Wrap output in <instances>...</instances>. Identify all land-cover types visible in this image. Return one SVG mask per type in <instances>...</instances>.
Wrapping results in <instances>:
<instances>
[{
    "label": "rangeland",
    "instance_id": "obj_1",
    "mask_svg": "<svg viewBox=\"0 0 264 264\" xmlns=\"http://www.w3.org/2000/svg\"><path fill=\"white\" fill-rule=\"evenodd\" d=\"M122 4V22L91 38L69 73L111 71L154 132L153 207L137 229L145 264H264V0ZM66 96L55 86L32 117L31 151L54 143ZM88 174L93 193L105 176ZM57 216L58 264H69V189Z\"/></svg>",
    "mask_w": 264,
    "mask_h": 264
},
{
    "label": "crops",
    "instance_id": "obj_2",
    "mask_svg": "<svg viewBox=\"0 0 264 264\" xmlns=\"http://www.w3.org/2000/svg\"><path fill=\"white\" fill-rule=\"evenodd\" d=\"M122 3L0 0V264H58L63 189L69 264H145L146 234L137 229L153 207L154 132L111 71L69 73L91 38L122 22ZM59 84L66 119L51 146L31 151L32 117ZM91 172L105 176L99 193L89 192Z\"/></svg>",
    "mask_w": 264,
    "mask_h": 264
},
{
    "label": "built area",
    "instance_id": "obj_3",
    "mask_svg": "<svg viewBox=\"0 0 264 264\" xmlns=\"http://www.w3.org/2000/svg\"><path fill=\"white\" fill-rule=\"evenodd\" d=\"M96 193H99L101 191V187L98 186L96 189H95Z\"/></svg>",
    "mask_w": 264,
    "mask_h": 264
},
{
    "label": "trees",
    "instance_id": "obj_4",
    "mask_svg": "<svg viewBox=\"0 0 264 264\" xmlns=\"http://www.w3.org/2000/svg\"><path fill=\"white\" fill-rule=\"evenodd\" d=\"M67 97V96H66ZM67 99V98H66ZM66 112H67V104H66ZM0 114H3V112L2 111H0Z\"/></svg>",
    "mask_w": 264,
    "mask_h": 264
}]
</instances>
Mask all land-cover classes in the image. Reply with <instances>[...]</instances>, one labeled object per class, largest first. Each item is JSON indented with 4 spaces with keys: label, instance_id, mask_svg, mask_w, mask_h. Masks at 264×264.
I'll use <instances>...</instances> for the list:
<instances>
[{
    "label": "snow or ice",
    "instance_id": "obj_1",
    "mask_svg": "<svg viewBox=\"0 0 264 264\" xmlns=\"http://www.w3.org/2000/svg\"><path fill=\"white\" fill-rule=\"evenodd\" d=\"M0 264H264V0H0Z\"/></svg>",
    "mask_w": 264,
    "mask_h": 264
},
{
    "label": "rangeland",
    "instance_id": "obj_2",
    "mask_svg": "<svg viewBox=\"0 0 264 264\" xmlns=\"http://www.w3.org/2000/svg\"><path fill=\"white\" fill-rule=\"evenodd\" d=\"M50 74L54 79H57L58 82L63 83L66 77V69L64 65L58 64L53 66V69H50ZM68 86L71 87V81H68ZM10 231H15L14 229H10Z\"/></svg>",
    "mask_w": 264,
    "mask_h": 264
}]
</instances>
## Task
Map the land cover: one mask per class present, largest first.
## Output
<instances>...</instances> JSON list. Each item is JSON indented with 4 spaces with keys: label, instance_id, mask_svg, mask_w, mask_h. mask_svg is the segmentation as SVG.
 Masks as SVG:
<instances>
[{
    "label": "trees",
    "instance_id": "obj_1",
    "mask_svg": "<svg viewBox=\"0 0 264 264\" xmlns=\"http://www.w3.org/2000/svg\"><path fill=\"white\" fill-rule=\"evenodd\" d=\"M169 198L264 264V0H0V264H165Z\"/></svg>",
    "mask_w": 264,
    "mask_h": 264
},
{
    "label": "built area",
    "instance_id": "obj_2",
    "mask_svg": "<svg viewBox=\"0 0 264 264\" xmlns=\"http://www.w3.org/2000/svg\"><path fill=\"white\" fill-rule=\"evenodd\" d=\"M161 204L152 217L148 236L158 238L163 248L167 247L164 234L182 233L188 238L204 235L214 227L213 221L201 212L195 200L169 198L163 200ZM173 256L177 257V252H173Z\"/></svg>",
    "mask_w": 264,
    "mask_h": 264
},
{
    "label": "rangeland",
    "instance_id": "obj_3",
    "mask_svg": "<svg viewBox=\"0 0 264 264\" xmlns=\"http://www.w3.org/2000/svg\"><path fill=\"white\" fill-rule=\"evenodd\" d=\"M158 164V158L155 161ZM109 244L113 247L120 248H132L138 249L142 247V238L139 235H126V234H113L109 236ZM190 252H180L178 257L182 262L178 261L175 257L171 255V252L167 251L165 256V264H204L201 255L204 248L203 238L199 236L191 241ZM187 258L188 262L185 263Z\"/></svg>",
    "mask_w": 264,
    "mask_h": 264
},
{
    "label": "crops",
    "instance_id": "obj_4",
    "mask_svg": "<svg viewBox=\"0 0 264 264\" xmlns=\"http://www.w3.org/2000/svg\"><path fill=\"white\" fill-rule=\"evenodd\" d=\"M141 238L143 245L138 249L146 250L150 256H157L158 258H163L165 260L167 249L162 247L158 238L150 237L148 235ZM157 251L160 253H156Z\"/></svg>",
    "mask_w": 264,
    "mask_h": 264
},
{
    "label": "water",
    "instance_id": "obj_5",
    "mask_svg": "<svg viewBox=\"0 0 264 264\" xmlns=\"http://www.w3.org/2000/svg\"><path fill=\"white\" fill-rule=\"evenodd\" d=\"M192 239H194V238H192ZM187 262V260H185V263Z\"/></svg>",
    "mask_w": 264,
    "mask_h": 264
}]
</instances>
---
Repeat each of the entries above precisely as given.

## Worked answer
Wrap output in <instances>...</instances>. Identify all land-cover types visible in this image. Return one SVG mask per type in <instances>...</instances>.
Wrapping results in <instances>:
<instances>
[{
    "label": "rangeland",
    "instance_id": "obj_1",
    "mask_svg": "<svg viewBox=\"0 0 264 264\" xmlns=\"http://www.w3.org/2000/svg\"><path fill=\"white\" fill-rule=\"evenodd\" d=\"M122 4V22L91 38L69 73L111 71L154 132L153 207L137 229L145 264H264V0ZM66 96L55 86L32 117L31 151L54 143ZM88 174L93 193L105 176ZM57 216L58 264H69V189Z\"/></svg>",
    "mask_w": 264,
    "mask_h": 264
},
{
    "label": "crops",
    "instance_id": "obj_2",
    "mask_svg": "<svg viewBox=\"0 0 264 264\" xmlns=\"http://www.w3.org/2000/svg\"><path fill=\"white\" fill-rule=\"evenodd\" d=\"M122 3L0 0V264H58L63 189L69 264H145L146 234L137 229L153 207L154 132L111 71L69 73L91 38L122 22ZM59 84L66 119L51 146L31 151L32 117ZM91 172L105 176L99 193L89 192Z\"/></svg>",
    "mask_w": 264,
    "mask_h": 264
},
{
    "label": "built area",
    "instance_id": "obj_3",
    "mask_svg": "<svg viewBox=\"0 0 264 264\" xmlns=\"http://www.w3.org/2000/svg\"><path fill=\"white\" fill-rule=\"evenodd\" d=\"M96 193H99L101 191V187L98 186L96 189H95Z\"/></svg>",
    "mask_w": 264,
    "mask_h": 264
},
{
    "label": "trees",
    "instance_id": "obj_4",
    "mask_svg": "<svg viewBox=\"0 0 264 264\" xmlns=\"http://www.w3.org/2000/svg\"><path fill=\"white\" fill-rule=\"evenodd\" d=\"M67 97V96H66ZM67 99V98H66ZM66 112H67V104H66ZM0 114H3V112L2 111H0Z\"/></svg>",
    "mask_w": 264,
    "mask_h": 264
}]
</instances>
Mask all land-cover classes in the image. Reply with <instances>[...]</instances>, one labeled object per class, largest first. Each item is JSON indented with 4 spaces with keys: label, instance_id, mask_svg, mask_w, mask_h. Masks at 264×264.
I'll use <instances>...</instances> for the list:
<instances>
[{
    "label": "snow or ice",
    "instance_id": "obj_1",
    "mask_svg": "<svg viewBox=\"0 0 264 264\" xmlns=\"http://www.w3.org/2000/svg\"><path fill=\"white\" fill-rule=\"evenodd\" d=\"M0 264H264V0H0Z\"/></svg>",
    "mask_w": 264,
    "mask_h": 264
},
{
    "label": "rangeland",
    "instance_id": "obj_2",
    "mask_svg": "<svg viewBox=\"0 0 264 264\" xmlns=\"http://www.w3.org/2000/svg\"><path fill=\"white\" fill-rule=\"evenodd\" d=\"M50 74L54 79H57L58 82L63 83L66 77V69L64 65L58 64L53 66V69H50ZM68 86L71 87V81H68ZM10 231H15L14 229H10Z\"/></svg>",
    "mask_w": 264,
    "mask_h": 264
}]
</instances>
## Task
Map the land cover: one mask per class present, largest first.
## Output
<instances>...</instances> JSON list. Each item is JSON indented with 4 spaces with keys: label, instance_id, mask_svg, mask_w, mask_h. mask_svg is the segmentation as SVG.
 Masks as SVG:
<instances>
[{
    "label": "trees",
    "instance_id": "obj_1",
    "mask_svg": "<svg viewBox=\"0 0 264 264\" xmlns=\"http://www.w3.org/2000/svg\"><path fill=\"white\" fill-rule=\"evenodd\" d=\"M169 198L264 264V0H0V264H165Z\"/></svg>",
    "mask_w": 264,
    "mask_h": 264
},
{
    "label": "built area",
    "instance_id": "obj_2",
    "mask_svg": "<svg viewBox=\"0 0 264 264\" xmlns=\"http://www.w3.org/2000/svg\"><path fill=\"white\" fill-rule=\"evenodd\" d=\"M161 204L152 217L148 236L158 238L163 248L167 247L164 234L182 233L188 238L204 235L214 227L213 221L201 212L195 200L169 198L163 200ZM173 256L177 257V252H173Z\"/></svg>",
    "mask_w": 264,
    "mask_h": 264
},
{
    "label": "rangeland",
    "instance_id": "obj_3",
    "mask_svg": "<svg viewBox=\"0 0 264 264\" xmlns=\"http://www.w3.org/2000/svg\"><path fill=\"white\" fill-rule=\"evenodd\" d=\"M158 164V158L155 161ZM109 244L113 247L120 248H132L138 249L142 247V238L139 235H126V234H113L109 236ZM190 252H180L178 257L182 262L178 261L175 257L171 255V252L167 251L165 256V264H204L201 255L204 248L203 238L199 236L191 241ZM187 258L188 262L185 263Z\"/></svg>",
    "mask_w": 264,
    "mask_h": 264
},
{
    "label": "crops",
    "instance_id": "obj_4",
    "mask_svg": "<svg viewBox=\"0 0 264 264\" xmlns=\"http://www.w3.org/2000/svg\"><path fill=\"white\" fill-rule=\"evenodd\" d=\"M141 238L143 245L138 249L146 250L150 256H157L158 258H163L165 260L167 249L162 247L158 238L150 237L148 235ZM157 251L160 253H156Z\"/></svg>",
    "mask_w": 264,
    "mask_h": 264
},
{
    "label": "water",
    "instance_id": "obj_5",
    "mask_svg": "<svg viewBox=\"0 0 264 264\" xmlns=\"http://www.w3.org/2000/svg\"><path fill=\"white\" fill-rule=\"evenodd\" d=\"M192 239H194V238H192ZM187 262V260H185V263Z\"/></svg>",
    "mask_w": 264,
    "mask_h": 264
}]
</instances>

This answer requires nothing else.